Users define the nature of their metadata: My metadata might be textual, audio, video. I might want to impose my own classification system on Suttree to make it easier for me to enjoy the book; I might want to highlight passages that correspond to the title character’s occasional but impressive use of alcohol. Or I might want to associate certain passages with songs from Tom Waits and Buck 65 and clips from Jim Jarmusch films. We’ve reached the point where tags don’t take us far enough. Data doesn’t just want to be free. It wants to mate.
Interfaces must be designed around the functionality, not around conceptual handrails: We may have passed beyond the point at which the conceptual models of former eras — tags, playlists, labels — can handle this stuff. The key concept here should not come from taxonomy but from evolution: radiation. Content must be freed to expand, evolve — and to do so in promiscuous and profuse ways that its creators could not have begun to imagine. The interfaces we design to enable this must make the functionality extremely intuitive. It needs to be hard not to use it.

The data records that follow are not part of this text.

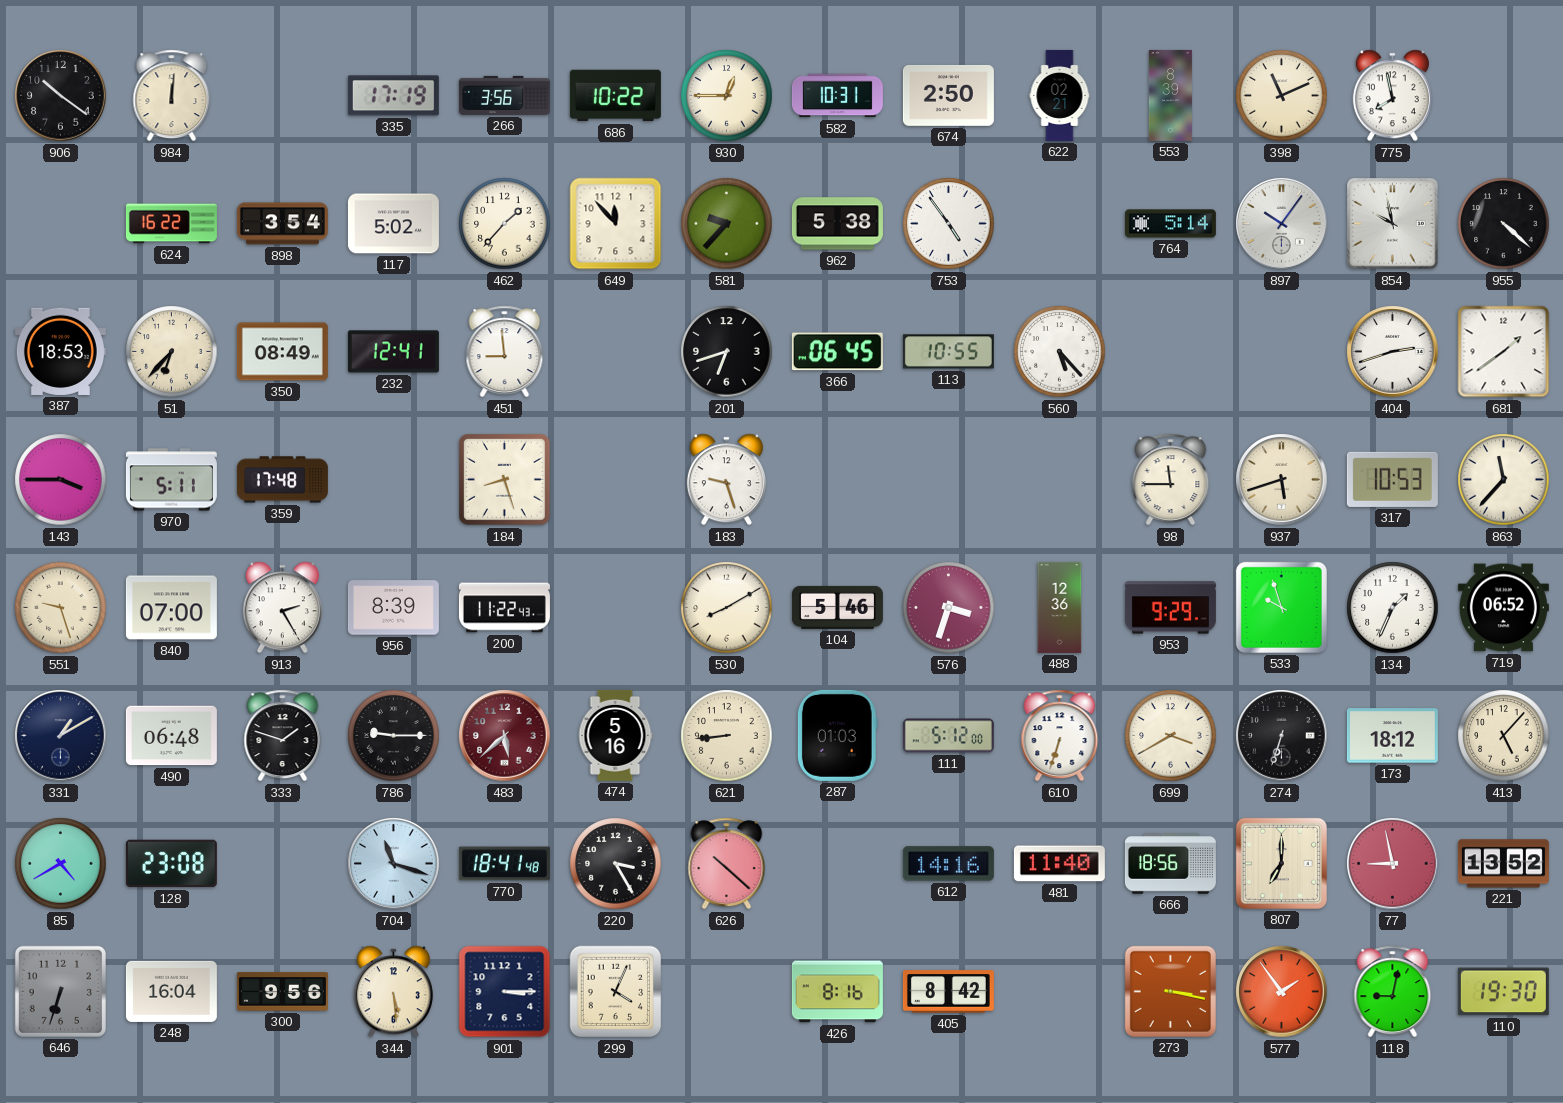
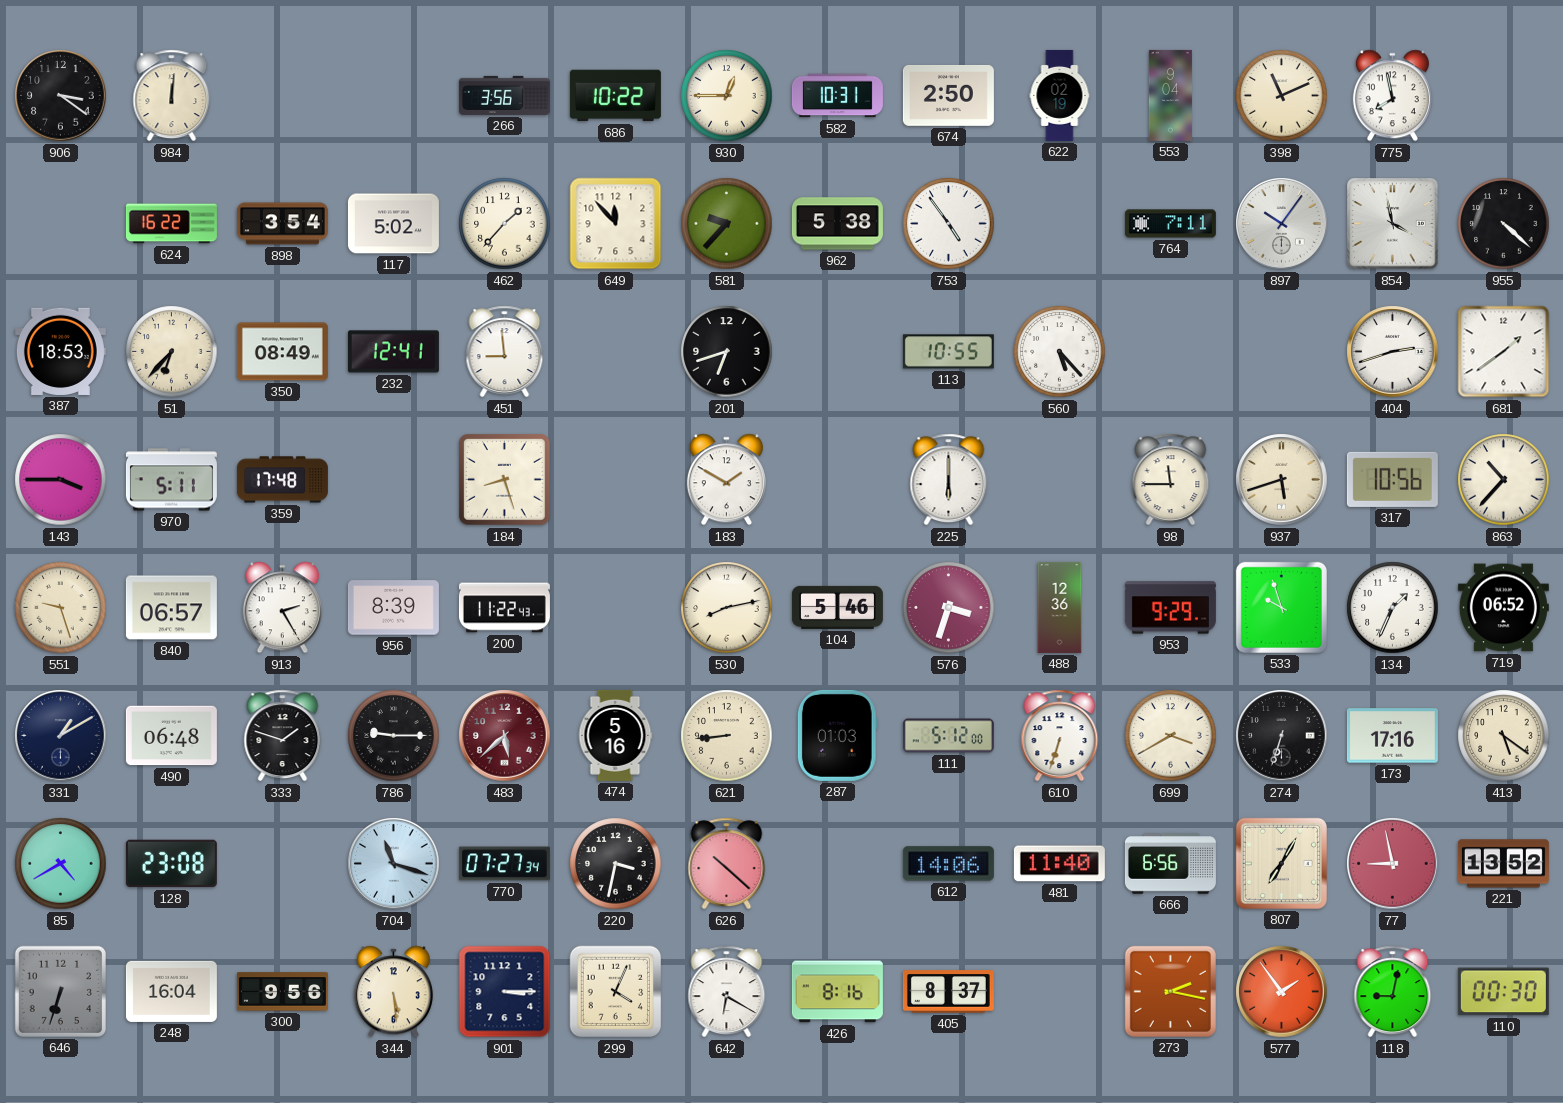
906: 10:21 -> 3:21
335: 17:19 -> none
622: 02:21 -> 02:19
553: 8:39 -> 9:04
764: 5:14 -> 7:11
854: 9:58 -> 3:58
366: 06:45 -> none
183: 9:27 -> 1:50
225: none -> 6:00
317: 10:53 -> 10:56
863: 11:37 -> 10:37
840: 07:00 -> 06:57
530: 8:10 -> 8:13
173: 18:12 -> 17:16
413: 5:07 -> 5:21
770: 18:41 -> 07:27
220: 3:25 -> 3:32
612: 14:16 -> 14:06
666: 18:56 -> 6:56
807: 7:00 -> 7:05
642: none -> 6:20
405: 8:42 -> 8:37
273: 3:17 -> 2:17
110: 19:30 -> 00:30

Bringing hypertext to the masses
We’re pretty excited about this idea, so expect to see a bunch of posts on the possible applications. What kind of devices and interfaces will enable (and interpret) user-defined relationships between units of content? What kinds of opportunities exist with user-defined boundaries around what those units of content actually are? What tools will allow users to weave content together at the interrstices of their own choosing? How can all types of content make use of the ‘atomization’ of their content, freeing the smaller components — moments, passages, phrases — from their contexts, and allowing users to combine them in ways that make sense to them, intellectually or emotionally?

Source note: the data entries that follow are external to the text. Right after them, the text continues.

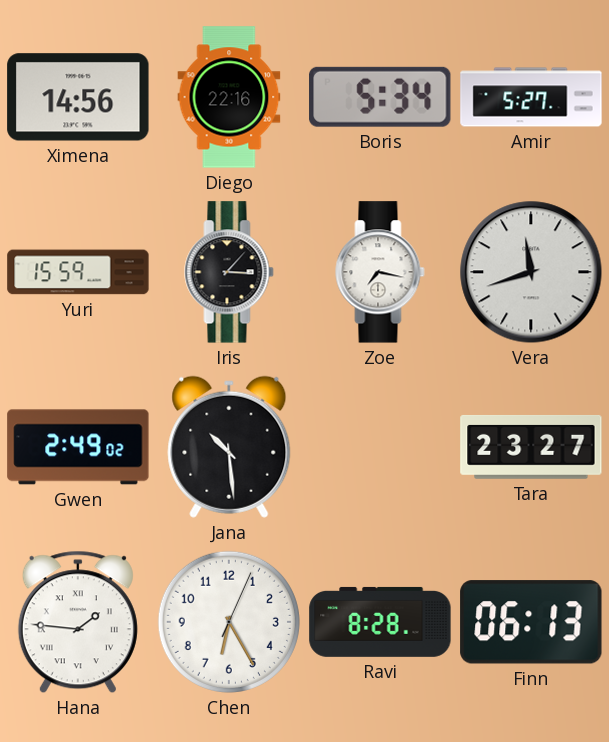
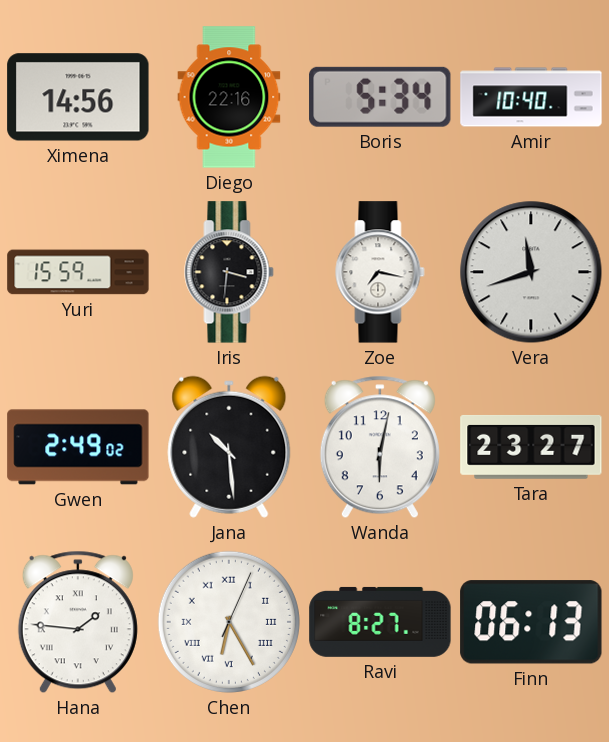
Amir: 5:27 -> 10:40
Iris: 3:07 -> 3:31
Wanda: none -> 6:02
Chen numerals: Arabic -> Roman
Ravi: 8:28 -> 8:27
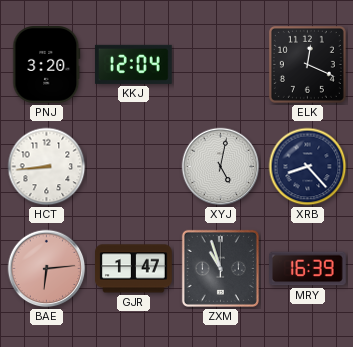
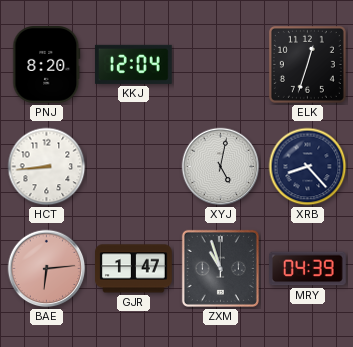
PNJ: 3:20 -> 8:20
ELK: 12:19 -> 12:33
MRY: 16:39 -> 04:39
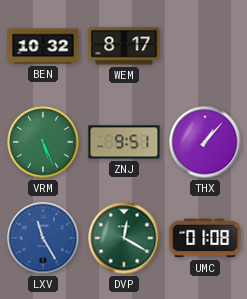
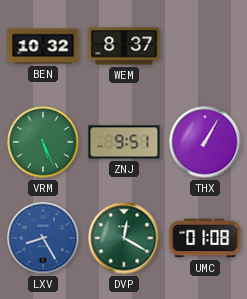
WEM: 8:17 -> 8:37
THX: 1:07 -> 1:05
LXV: 11:25 -> 8:25
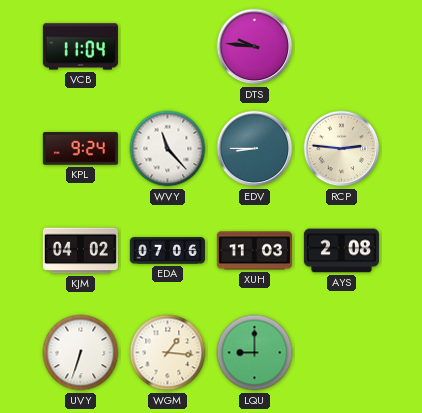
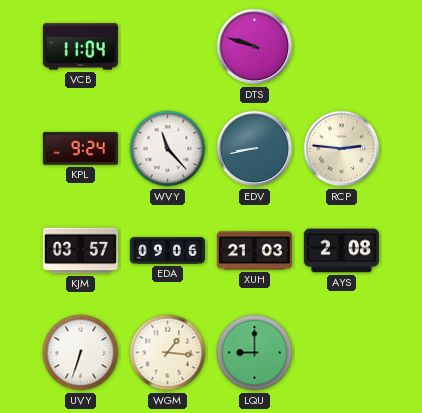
DTS: 9:46 -> 9:48
EDV: 8:45 -> 8:43
KJM: 04:02 -> 03:57
EDA: 07:06 -> 09:06
XUH: 11:03 -> 21:03
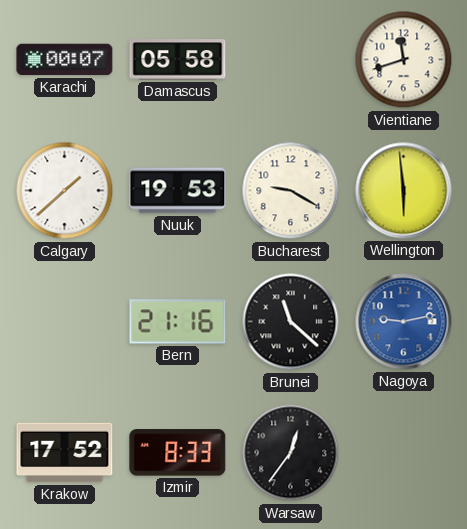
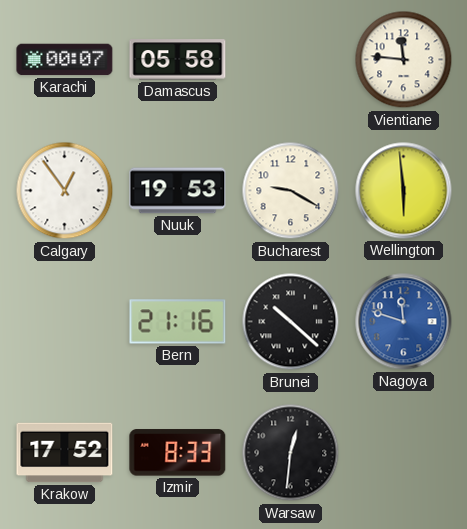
Vientiane: 11:42 -> 11:46
Calgary: 1:38 -> 12:54
Brunei: 11:22 -> 10:22
Nagoya: 9:13 -> 11:48
Warsaw: 12:36 -> 12:31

Several companies are already chipping at the edges of this — Flickr’s “notes” feature, for example, is the most high-profile current application — but it remains to be seen whether open standards and copyright can keep pace with the extraordinary implications.
Hip-hop has thrived off this approach to content for decades, but in other genres and media it doesn’t go far beyond quotation, allusion, or homage — and none of it generated by the consumer of information instead of the producer.
Much of the original excitement about hypertext was that it would foreground the connective relationships between areas of knowledge. But the first content-management systems for the internet left the responsibility to maintain these relationships with the individual writer. Writers were expected to include hyperlinks in their texts as they published them. This was a mistake. These relationships should be available for maintenance by the consumers of content — the crowd — not the producer. That is how the promise of hypertext can be realized — providing the ability for users, readers, and consumers to constantly update the relationships between tiny units of content based on what seems relevant to them now, not at the time of production. Based on what they use the content for, not what it was intended for.
That’s how we interact with the world. Data should be no poorer.